Material to process:
= Beginning of Section =

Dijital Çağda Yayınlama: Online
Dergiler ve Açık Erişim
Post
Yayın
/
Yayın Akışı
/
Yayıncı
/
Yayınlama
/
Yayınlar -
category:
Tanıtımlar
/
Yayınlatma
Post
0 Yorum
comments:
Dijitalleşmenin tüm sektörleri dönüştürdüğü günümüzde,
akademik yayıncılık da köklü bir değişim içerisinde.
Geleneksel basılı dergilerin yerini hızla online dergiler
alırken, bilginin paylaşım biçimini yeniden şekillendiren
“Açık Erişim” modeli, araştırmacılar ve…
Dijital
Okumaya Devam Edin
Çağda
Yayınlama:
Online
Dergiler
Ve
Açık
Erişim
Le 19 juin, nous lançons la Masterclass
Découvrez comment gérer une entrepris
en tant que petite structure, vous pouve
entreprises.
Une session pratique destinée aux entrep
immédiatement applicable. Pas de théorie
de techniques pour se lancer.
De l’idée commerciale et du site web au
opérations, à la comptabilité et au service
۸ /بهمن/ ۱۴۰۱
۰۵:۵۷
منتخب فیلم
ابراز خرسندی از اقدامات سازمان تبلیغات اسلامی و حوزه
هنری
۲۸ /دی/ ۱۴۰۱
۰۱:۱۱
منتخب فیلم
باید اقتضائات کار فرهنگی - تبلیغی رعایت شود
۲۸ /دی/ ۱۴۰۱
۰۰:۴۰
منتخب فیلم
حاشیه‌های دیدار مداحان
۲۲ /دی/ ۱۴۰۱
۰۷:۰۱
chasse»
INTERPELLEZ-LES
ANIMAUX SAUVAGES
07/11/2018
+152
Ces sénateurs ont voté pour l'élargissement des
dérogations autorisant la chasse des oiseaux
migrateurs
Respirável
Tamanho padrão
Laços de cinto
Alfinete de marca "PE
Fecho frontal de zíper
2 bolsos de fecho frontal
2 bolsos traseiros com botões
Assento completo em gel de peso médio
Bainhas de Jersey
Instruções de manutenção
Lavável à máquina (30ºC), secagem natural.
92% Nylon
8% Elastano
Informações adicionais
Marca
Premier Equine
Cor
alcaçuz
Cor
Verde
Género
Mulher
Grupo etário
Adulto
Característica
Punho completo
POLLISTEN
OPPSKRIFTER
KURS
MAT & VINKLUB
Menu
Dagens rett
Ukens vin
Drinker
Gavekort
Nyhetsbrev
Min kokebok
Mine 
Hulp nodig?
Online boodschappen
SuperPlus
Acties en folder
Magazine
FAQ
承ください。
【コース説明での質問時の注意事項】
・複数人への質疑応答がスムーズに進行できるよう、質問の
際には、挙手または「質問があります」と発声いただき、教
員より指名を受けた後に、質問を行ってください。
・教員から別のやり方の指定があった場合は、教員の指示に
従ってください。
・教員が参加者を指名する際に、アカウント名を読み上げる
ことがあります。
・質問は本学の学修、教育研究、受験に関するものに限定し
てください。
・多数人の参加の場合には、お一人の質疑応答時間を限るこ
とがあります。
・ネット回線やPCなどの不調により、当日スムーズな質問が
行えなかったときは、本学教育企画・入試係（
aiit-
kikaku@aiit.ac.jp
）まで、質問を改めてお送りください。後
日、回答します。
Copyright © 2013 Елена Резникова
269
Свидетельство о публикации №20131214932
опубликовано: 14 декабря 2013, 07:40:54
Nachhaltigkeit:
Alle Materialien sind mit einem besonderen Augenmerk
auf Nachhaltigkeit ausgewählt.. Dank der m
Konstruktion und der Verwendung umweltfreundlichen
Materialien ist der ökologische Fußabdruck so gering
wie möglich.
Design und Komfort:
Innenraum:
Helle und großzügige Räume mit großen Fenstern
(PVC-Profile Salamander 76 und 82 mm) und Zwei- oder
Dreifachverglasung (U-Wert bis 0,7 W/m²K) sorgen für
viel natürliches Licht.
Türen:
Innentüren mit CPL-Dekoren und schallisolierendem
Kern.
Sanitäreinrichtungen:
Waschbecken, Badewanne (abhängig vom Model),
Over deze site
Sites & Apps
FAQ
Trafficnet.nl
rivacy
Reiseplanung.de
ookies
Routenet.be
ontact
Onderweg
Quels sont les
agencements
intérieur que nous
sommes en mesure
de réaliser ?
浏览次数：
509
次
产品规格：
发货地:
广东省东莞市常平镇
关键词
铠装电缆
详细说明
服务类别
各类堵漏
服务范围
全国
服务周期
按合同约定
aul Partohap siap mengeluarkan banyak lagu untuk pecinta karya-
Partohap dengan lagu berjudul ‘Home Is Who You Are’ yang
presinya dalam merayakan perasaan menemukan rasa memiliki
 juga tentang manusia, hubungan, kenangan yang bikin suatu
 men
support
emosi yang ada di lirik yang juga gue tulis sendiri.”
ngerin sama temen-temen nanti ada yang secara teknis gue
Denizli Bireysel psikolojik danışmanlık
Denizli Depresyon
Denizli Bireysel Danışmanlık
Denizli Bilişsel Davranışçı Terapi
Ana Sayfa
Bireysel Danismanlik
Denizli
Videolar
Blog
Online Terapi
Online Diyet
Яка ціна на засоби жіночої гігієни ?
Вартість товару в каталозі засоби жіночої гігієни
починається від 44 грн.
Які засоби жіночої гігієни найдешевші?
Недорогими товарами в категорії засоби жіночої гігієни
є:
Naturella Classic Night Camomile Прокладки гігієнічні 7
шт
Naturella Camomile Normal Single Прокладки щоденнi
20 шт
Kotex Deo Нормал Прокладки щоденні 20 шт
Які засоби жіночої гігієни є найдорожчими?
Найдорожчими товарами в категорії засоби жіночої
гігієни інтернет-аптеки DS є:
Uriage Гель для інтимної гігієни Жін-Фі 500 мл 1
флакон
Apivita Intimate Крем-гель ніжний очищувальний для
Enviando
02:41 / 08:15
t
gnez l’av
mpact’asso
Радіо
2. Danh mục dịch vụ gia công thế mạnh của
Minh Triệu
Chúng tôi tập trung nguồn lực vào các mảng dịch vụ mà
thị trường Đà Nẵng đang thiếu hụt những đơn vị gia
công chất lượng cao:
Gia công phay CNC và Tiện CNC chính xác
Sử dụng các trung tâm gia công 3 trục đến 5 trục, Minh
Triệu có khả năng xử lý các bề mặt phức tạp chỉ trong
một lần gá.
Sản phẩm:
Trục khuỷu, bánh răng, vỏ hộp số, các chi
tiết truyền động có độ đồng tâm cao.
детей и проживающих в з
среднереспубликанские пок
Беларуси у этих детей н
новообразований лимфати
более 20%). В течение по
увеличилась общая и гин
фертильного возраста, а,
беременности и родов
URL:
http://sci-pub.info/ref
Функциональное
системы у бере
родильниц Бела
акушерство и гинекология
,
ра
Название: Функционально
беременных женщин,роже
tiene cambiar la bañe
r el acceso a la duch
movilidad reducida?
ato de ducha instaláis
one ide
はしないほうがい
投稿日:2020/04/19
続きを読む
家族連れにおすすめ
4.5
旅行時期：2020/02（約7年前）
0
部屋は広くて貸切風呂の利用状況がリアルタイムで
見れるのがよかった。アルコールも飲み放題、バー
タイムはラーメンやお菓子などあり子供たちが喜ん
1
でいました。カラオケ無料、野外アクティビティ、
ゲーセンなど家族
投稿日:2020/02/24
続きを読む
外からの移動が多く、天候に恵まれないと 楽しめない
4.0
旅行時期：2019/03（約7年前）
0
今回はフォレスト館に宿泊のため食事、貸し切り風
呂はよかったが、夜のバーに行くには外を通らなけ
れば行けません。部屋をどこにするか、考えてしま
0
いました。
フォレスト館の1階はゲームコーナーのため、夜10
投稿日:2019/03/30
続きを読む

= End of Section =

Activity: Every entry should be output again exactly as written.

Response below:
Dijital Çağda Yayınlama: Online
Dergiler ve Açık Erişim
Post
Yayın
/
Yayın Akışı
/
Yayıncı
/
Yayınlama
/
Yayınlar -
category:
Tanıtımlar
/
Yayınlatma
Post
0 Yorum
comments:
Dijitalleşmenin tüm sektörleri dönüştürdüğü günümüzde,
akademik yayıncılık da köklü bir değişim içerisinde.
Geleneksel basılı dergilerin yerini hızla online dergiler
alırken, bilginin paylaşım biçimini yeniden şekillendiren
“Açık Erişim” modeli, araştırmacılar ve…
Dijital
Okumaya Devam Edin
Çağda
Yayınlama:
Online
Dergiler
Ve
Açık
Erişim
Le 19 juin, nous lançons la Masterclass
Découvrez comment gérer une entrepris
en tant que petite structure, vous pouve
entreprises.
Une session pratique destinée aux entrep
immédiatement applicable. Pas de théorie
de techniques pour se lancer.
De l’idée commerciale et du site web au
opérations, à la comptabilité et au service
۸ /بهمن/ ۱۴۰۱
۰۵:۵۷
منتخب فیلم
ابراز خرسندی از اقدامات سازمان تبلیغات اسلامی و حوزه
هنری
۲۸ /دی/ ۱۴۰۱
۰۱:۱۱
منتخب فیلم
باید اقتضائات کار فرهنگی - تبلیغی رعایت شود
۲۸ /دی/ ۱۴۰۱
۰۰:۴۰
منتخب فیلم
حاشیه‌های دیدار مداحان
۲۲ /دی/ ۱۴۰۱
۰۷:۰۱
chasse»
INTERPELLEZ-LES
ANIMAUX SAUVAGES
07/11/2018
+152
Ces sénateurs ont voté pour l'élargissement des
dérogations autorisant la chasse des oiseaux
migrateurs
Respirável
Tamanho padrão
Laços de cinto
Alfinete de marca "PE
Fecho frontal de zíper
2 bolsos de fecho frontal
2 bolsos traseiros com botões
Assento completo em gel de peso médio
Bainhas de Jersey
Instruções de manutenção
Lavável à máquina (30ºC), secagem natural.
92% Nylon
8% Elastano
Informações adicionais
Marca
Premier Equine
Cor
alcaçuz
Cor
Verde
Género
Mulher
Grupo etário
Adulto
Característica
Punho completo
POLLISTEN
OPPSKRIFTER
KURS
MAT & VINKLUB
Menu
Dagens rett
Ukens vin
Drinker
Gavekort
Nyhetsbrev
Min kokebok
Mine 
Hulp nodig?
Online boodschappen
SuperPlus
Acties en folder
Magazine
FAQ
承ください。
【コース説明での質問時の注意事項】
・複数人への質疑応答がスムーズに進行できるよう、質問の
際には、挙手または「質問があります」と発声いただき、教
員より指名を受けた後に、質問を行ってください。
・教員から別のやり方の指定があった場合は、教員の指示に
従ってください。
・教員が参加者を指名する際に、アカウント名を読み上げる
ことがあります。
・質問は本学の学修、教育研究、受験に関するものに限定し
てください。
・多数人の参加の場合には、お一人の質疑応答時間を限るこ
とがあります。
・ネット回線やPCなどの不調により、当日スムーズな質問が
行えなかったときは、本学教育企画・入試係（
aiit-
kikaku@aiit.ac.jp
）まで、質問を改めてお送りください。後
日、回答します。
Copyright © 2013 Елена Резникова
269
Свидетельство о публикации №20131214932
опубликовано: 14 декабря 2013, 07:40:54
Nachhaltigkeit:
Alle Materialien sind mit einem besonderen Augenmerk
auf Nachhaltigkeit ausgewählt.. Dank der m
Konstruktion und der Verwendung umweltfreundlichen
Materialien ist der ökologische Fußabdruck so gering
wie möglich.
Design und Komfort:
Innenraum:
Helle und großzügige Räume mit großen Fenstern
(PVC-Profile Salamander 76 und 82 mm) und Zwei- oder
Dreifachverglasung (U-Wert bis 0,7 W/m²K) sorgen für
viel natürliches Licht.
Türen:
Innentüren mit CPL-Dekoren und schallisolierendem
Kern.
Sanitäreinrichtungen:
Waschbecken, Badewanne (abhängig vom Model),
Over deze site
Sites & Apps
FAQ
Trafficnet.nl
rivacy
Reiseplanung.de
ookies
Routenet.be
ontact
Onderweg
Quels sont les
agencements
intérieur que nous
sommes en mesure
de réaliser ?
浏览次数：
509
次
产品规格：
发货地:
广东省东莞市常平镇
关键词
铠装电缆
详细说明
服务类别
各类堵漏
服务范围
全国
服务周期
按合同约定
aul Partohap siap mengeluarkan banyak lagu untuk pecinta karya-
Partohap dengan lagu berjudul ‘Home Is Who You Are’ yang
presinya dalam merayakan perasaan menemukan rasa memiliki
 juga tentang manusia, hubungan, kenangan yang bikin suatu
 men
support
emosi yang ada di lirik yang juga gue tulis sendiri.”
ngerin sama temen-temen nanti ada yang secara teknis gue
Denizli Bireysel psikolojik danışmanlık
Denizli Depresyon
Denizli Bireysel Danışmanlık
Denizli Bilişsel Davranışçı Terapi
Ana Sayfa
Bireysel Danismanlik
Denizli
Videolar
Blog
Online Terapi
Online Diyet
Яка ціна на засоби жіночої гігієни ?
Вартість товару в каталозі засоби жіночої гігієни
починається від 44 грн.
Які засоби жіночої гігієни найдешевші?
Недорогими товарами в категорії засоби жіночої гігієни
є:
Naturella Classic Night Camomile Прокладки гігієнічні 7
шт
Naturella Camomile Normal Single Прокладки щоденнi
20 шт
Kotex Deo Нормал Прокладки щоденні 20 шт
Які засоби жіночої гігієни є найдорожчими?
Найдорожчими товарами в категорії засоби жіночої
гігієни інтернет-аптеки DS є:
Uriage Гель для інтимної гігієни Жін-Фі 500 мл 1
флакон
Apivita Intimate Крем-гель ніжний очищувальний для
Enviando
02:41 / 08:15
t
gnez l’av
mpact’asso
Радіо
2. Danh mục dịch vụ gia công thế mạnh của
Minh Triệu
Chúng tôi tập trung nguồn lực vào các mảng dịch vụ mà
thị trường Đà Nẵng đang thiếu hụt những đơn vị gia
công chất lượng cao:
Gia công phay CNC và Tiện CNC chính xác
Sử dụng các trung tâm gia công 3 trục đến 5 trục, Minh
Triệu có khả năng xử lý các bề mặt phức tạp chỉ trong
một lần gá.
Sản phẩm:
Trục khuỷu, bánh răng, vỏ hộp số, các chi
tiết truyền động có độ đồng tâm cao.
детей и проживающих в з
среднереспубликанские пок
Беларуси у этих детей н
новообразований лимфати
более 20%). В течение по
увеличилась общая и гин
фертильного возраста, а,
беременности и родов
URL:
http://sci-pub.info/ref
Функциональное
системы у бере
родильниц Бела
акушерство и гинекология
,
ра
Название: Функционально
беременных женщин,роже
tiene cambiar la bañe
r el acceso a la duch
movilidad reducida?
ato de ducha instaláis
one ide
はしないほうがい
投稿日:2020/04/19
続きを読む
家族連れにおすすめ
4.5
旅行時期：2020/02（約7年前）
0
部屋は広くて貸切風呂の利用状況がリアルタイムで
見れるのがよかった。アルコールも飲み放題、バー
タイムはラーメンやお菓子などあり子供たちが喜ん
1
でいました。カラオケ無料、野外アクティビティ、
ゲーセンなど家族
投稿日:2020/02/24
続きを読む
外からの移動が多く、天候に恵まれないと 楽しめない
4.0
旅行時期：2019/03（約7年前）
0
今回はフォレスト館に宿泊のため食事、貸し切り風
呂はよかったが、夜のバーに行くには外を通らなけ
れば行けません。部屋をどこにするか、考えてしま
0
いました。
フォレスト館の1階はゲームコーナーのため、夜10
投稿日:2019/03/30
続きを読む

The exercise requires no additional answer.